> _Collection entries_

------

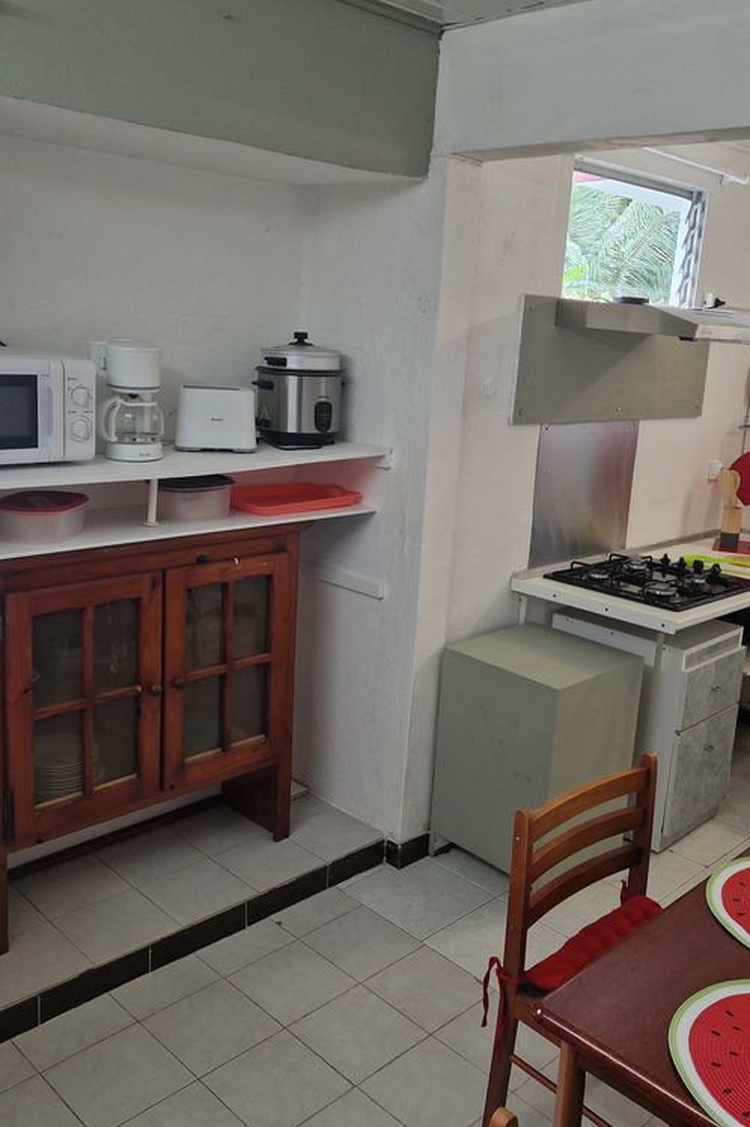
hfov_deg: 41.1
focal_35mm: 32
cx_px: 390
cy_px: 564
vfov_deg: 58.7
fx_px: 1001
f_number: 1.8
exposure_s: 1/100
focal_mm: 5.4
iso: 80
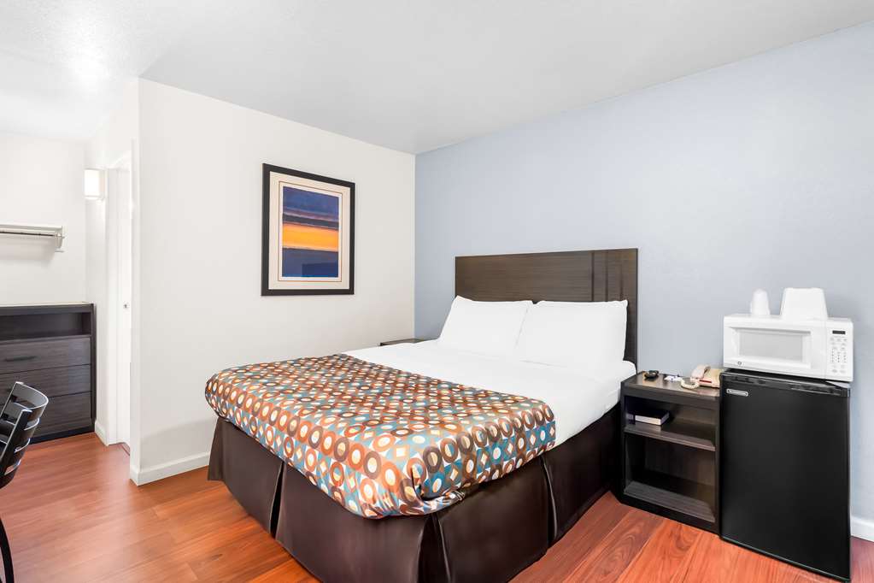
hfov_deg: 96.7
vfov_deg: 73.7
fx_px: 388
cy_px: 292
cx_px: 437
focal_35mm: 16
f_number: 8
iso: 400
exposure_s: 2
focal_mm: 11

------

> _Task brief_
Your copy should match the data above exactly, apart from the pictures.

> _Task answer_
hfov_deg: 41.1
focal_35mm: 32
cx_px: 390
cy_px: 564
vfov_deg: 58.7
fx_px: 1001
f_number: 1.8
exposure_s: 1/100
focal_mm: 5.4
iso: 80
hfov_deg: 96.7
vfov_deg: 73.7
fx_px: 388
cy_px: 292
cx_px: 437
focal_35mm: 16
f_number: 8
iso: 400
exposure_s: 2
focal_mm: 11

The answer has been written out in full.